Ryan Pahl and his family had a little Pomeranian dog named Ozzie. But when the dog wandered into the neighbor's yard, the animal paid the price, and the owner said he feared for his life. Pahl says, "I can't think of one good reason to shoot a 7-pound dog."
Gary Griffiths didn't offer a reason either. When asked, his attorney replied, "We have no comment, thank you."
A West Valley City police officer testified that Griffiths shot his neighbor's dog because the dog had a cat in his mouth. Ozzie's owner doesn't buy it.
Ozzie was shot in the jaw and lower back. The dog went through multiple surgeries, but veterinarians had to euthanize him. The incident left a family emotionally scarred. "He didn't just shoot. He altered six peoples' lives," said Pahl.
But it's what happened after the shooting that brought the dog's owner and his neighbor to court. Ryan Pahl jumped his backyard fence to help his bleeding dog, and he says Griffiths pointed a rifle at him. He said, "I can tell you I could see down the barrel of the rifle."

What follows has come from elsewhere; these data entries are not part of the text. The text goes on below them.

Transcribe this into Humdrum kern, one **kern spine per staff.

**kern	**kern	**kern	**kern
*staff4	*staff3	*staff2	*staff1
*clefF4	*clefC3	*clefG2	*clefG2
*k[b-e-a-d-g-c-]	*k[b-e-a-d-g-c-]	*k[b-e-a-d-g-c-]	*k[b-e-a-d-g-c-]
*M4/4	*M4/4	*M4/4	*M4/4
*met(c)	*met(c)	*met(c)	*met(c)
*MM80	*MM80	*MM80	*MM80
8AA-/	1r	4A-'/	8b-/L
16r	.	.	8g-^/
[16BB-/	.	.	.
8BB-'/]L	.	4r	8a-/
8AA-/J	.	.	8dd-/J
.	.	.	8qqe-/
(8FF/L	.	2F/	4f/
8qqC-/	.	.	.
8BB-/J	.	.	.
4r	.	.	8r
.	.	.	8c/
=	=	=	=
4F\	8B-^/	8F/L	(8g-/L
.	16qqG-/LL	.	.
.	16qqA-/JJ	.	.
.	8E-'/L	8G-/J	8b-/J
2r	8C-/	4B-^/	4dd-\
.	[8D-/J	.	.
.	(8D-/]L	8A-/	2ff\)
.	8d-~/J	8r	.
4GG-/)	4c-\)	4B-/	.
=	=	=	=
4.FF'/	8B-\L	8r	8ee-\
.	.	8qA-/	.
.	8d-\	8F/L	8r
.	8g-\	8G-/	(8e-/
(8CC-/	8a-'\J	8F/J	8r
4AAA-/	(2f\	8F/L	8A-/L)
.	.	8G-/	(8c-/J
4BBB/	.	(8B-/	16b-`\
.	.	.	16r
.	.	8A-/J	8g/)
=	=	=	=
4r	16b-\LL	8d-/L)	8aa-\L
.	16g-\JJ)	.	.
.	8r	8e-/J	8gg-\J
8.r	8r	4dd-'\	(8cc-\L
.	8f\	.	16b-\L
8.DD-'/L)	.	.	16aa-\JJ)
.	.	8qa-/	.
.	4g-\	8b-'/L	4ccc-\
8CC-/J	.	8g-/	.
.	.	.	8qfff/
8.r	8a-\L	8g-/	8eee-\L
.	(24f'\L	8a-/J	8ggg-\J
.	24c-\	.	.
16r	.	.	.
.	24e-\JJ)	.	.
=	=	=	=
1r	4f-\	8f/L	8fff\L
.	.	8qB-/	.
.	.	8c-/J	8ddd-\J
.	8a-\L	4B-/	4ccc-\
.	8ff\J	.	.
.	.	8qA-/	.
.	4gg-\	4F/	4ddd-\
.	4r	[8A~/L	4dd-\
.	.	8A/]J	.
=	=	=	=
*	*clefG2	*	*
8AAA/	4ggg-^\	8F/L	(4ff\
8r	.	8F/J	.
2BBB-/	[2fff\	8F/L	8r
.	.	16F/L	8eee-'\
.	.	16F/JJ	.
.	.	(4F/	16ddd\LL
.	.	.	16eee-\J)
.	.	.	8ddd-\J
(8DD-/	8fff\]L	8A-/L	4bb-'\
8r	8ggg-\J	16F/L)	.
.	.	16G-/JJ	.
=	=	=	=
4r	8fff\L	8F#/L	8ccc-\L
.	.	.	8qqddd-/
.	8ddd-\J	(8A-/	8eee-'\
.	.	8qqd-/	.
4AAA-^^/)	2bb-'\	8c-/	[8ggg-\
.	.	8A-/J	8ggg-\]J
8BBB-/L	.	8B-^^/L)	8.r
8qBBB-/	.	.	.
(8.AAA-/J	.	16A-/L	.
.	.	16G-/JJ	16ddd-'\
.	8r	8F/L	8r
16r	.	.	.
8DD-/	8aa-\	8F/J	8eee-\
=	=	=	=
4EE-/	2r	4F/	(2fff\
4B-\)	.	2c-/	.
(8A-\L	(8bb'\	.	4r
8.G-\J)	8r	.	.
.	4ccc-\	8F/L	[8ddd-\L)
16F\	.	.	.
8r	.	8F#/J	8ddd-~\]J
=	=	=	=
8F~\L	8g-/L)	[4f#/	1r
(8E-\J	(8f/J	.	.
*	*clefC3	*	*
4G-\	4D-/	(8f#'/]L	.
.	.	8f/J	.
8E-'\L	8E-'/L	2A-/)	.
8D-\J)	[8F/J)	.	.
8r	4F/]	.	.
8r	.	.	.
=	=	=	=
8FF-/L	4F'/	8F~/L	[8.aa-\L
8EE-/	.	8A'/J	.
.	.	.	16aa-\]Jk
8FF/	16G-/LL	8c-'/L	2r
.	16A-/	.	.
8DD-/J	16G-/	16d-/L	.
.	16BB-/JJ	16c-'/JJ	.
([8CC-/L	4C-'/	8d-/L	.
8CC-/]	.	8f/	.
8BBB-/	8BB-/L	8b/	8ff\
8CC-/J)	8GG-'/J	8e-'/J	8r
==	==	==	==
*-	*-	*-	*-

Griffiths faces a felony for the so-called assault but only a misdemeanor for allegedly shooting Ozzie. "It's shaken the core of our family. And that's a misdemeanor? Are you kidding? That's just ludicrous," Pahl said.
"Just hearing his story I'm reliving everything I'm going through," said Rhonda Kamper. Her ex-boyfriend put her dog Henry in an oven in May 2006. Amazingly the dog survived. The abuser, Marc Vincent, pleaded guilty.
But animal cruelty is only a misdemeanor in Utah. The people in Kamper's camp want it to be a felony. They are pushing for what they call "Henry's Law." Kamper says, "Torturing an animal is not OK. It's gonna progress to more severe things."
Ryan Pahl agrees. He says he hasn't gone into his backyard since the shooting three months ago. He literally feels like a hostage in own home, and the Pahls are considering moving.
The attorney for Griffiths tried to get the charge reduced from assault to brandishing a weapon. The judge did not allow that. This is going to move forward. Griffiths' next court appearance is on December 14.